Ya’Acov as a child, knew he would be a writer. And so it is. And, fast and brilliant as he is, it’s been quite a ride this summer. This process has taken everything, and has engaged his soul in a muscular, totally demanding marathon of revealing himself, bringing his fine soul into form and words. I’ve been in awe as I watch this process unfold, and make my own offerings to this river of his creation.
And, as he says in his article, I’m also writing. Two books are evolving in tandem: one which is about my own story, and the other of which is my attempt to make Movement Medicine accessible to the NHS (National Health Service) and other mainstream contexts where it can be a tool to support individual and societal health. And, paradoxically, what we are needing in this is opposite. Ya’Acov has needed a fast, sharp hard deadline to hone himself against, and I am needing a soft, long dance of gentle emergence. But it is happening.
I am grateful for all the interest and support that is coming my way regarding these two books, Thank you! Please know that the support which I find helpful and supportive comes from genuine interest in what I have to say and to share. Thank you! I’m grateful for this and touched by it. I’ve also found myself wary of some of the support for my writing which I sense (and I could be wrong) has a vibe in it that comes from a place of concern about the ‘woman being left behind’ and trying to ‘keep up the equality’. Whilst I appreciate and understand these feelings, it would be a retrograde step for me to receive this as support. Because the point is that the healing for me is in resting in receiving Ya’Acov’s support to take the meno-pausal bend at my own pace and letting go of the competitive striving that is so unhelpful to flowering of my own soul right now. Our mutual support as we play our different yet totally in step and co-creative, mutually enhancing roles is healing work as I update my inner picture of what is possible. This man has my back, and I have his. He is totally behind my creative nature, my work, my well-being, my worth as a medicine woman and a soul whisperer. We are both surrendered to the mystery of the timing.

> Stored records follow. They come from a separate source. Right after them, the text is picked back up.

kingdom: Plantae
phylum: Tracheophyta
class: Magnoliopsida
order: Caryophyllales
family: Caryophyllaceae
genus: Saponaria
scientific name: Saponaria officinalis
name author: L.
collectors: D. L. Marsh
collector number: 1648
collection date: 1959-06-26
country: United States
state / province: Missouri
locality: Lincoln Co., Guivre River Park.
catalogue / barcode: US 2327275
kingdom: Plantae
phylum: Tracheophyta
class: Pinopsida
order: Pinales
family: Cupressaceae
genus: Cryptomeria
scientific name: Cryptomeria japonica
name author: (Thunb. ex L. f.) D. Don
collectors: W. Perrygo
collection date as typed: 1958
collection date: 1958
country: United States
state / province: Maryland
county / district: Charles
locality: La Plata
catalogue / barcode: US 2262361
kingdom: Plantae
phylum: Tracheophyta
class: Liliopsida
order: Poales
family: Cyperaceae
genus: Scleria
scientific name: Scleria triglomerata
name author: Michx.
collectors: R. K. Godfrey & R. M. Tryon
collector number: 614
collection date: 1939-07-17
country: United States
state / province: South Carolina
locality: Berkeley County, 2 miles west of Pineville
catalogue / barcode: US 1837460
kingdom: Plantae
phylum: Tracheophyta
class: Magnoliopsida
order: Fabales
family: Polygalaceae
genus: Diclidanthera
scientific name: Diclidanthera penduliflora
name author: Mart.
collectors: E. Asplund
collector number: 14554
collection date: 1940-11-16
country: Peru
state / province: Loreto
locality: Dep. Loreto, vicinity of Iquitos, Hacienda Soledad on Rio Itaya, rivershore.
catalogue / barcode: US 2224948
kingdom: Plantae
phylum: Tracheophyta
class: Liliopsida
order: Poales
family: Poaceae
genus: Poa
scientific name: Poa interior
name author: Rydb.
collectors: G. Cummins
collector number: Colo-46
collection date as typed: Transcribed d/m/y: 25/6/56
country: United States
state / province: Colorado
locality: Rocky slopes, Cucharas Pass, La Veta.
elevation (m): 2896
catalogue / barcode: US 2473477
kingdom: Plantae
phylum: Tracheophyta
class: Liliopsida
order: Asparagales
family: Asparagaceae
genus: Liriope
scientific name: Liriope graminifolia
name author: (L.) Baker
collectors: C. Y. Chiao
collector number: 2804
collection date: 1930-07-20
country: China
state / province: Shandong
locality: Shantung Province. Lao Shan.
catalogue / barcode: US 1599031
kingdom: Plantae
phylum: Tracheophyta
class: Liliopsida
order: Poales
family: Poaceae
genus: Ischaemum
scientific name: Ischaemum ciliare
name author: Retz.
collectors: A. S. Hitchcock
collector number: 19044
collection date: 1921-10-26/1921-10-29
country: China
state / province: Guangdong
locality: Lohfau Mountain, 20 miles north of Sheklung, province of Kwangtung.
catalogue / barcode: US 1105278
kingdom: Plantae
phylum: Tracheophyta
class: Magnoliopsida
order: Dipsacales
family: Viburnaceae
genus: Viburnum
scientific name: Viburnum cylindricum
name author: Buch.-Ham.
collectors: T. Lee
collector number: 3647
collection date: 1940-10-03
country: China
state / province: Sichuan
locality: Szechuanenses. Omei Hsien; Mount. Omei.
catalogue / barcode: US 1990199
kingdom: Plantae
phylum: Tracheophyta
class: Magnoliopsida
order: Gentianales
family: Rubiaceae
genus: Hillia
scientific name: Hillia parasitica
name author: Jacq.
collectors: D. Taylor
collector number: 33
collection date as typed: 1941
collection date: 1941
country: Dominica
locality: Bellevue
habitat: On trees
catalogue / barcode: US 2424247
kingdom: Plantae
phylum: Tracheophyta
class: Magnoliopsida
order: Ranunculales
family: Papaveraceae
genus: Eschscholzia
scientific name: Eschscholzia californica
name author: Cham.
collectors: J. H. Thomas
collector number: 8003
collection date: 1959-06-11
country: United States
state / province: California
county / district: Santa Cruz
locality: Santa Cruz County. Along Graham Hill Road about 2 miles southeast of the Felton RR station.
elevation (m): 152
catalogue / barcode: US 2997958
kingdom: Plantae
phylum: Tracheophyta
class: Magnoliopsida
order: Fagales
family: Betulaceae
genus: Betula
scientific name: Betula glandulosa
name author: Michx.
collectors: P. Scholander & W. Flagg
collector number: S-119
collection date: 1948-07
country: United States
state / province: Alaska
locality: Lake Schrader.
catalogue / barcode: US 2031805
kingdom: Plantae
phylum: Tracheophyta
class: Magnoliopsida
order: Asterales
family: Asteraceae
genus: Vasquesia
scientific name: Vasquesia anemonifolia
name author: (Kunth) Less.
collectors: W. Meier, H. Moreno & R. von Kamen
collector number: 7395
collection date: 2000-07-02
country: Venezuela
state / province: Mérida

I just taught ‘Life Lab’ in Berlin, and I recognised that what I’m teaching now is the distillation of my nearly 30 years of teaching movement as medicine. What is coming into focus for me is passing on what I have learnt, to give people the skills to go on doing the healing work for themselves, without my ‘magic carpet’. As I discover how to do this, there’s such a sweet, deep weave between the different levels as, through conceptual understanding and reflection, people own their experience so that they can take it with them, the deeply embodied practice of doing it in the dance, and simply letting go to the wildness and delicacy as we paint the calligraphy of our hearts and souls in 360 degrees of dancing freedom. I love this. Thank you dancers, past, present and future.
I’m going to be on the road rather a lot less in the coming year or so, so the few public workshops I am offering become even more precious for me. The beauty of the imperative need to ‘slow down’ of my menopausal bend is turning my focus towards passing on what I have learnt: writing, making more online courses and supporting and helping to deepen the work of the amazing of Movement Medicine professional teachers through our Professional Training and CPD (continued professional development) programme and tasting even more deeply the richness of life, love and partnership.
Now: a holiday with my husband to celebrate our 29 years of marriage. I’m proud of us, of him, of me and all that flows from our source.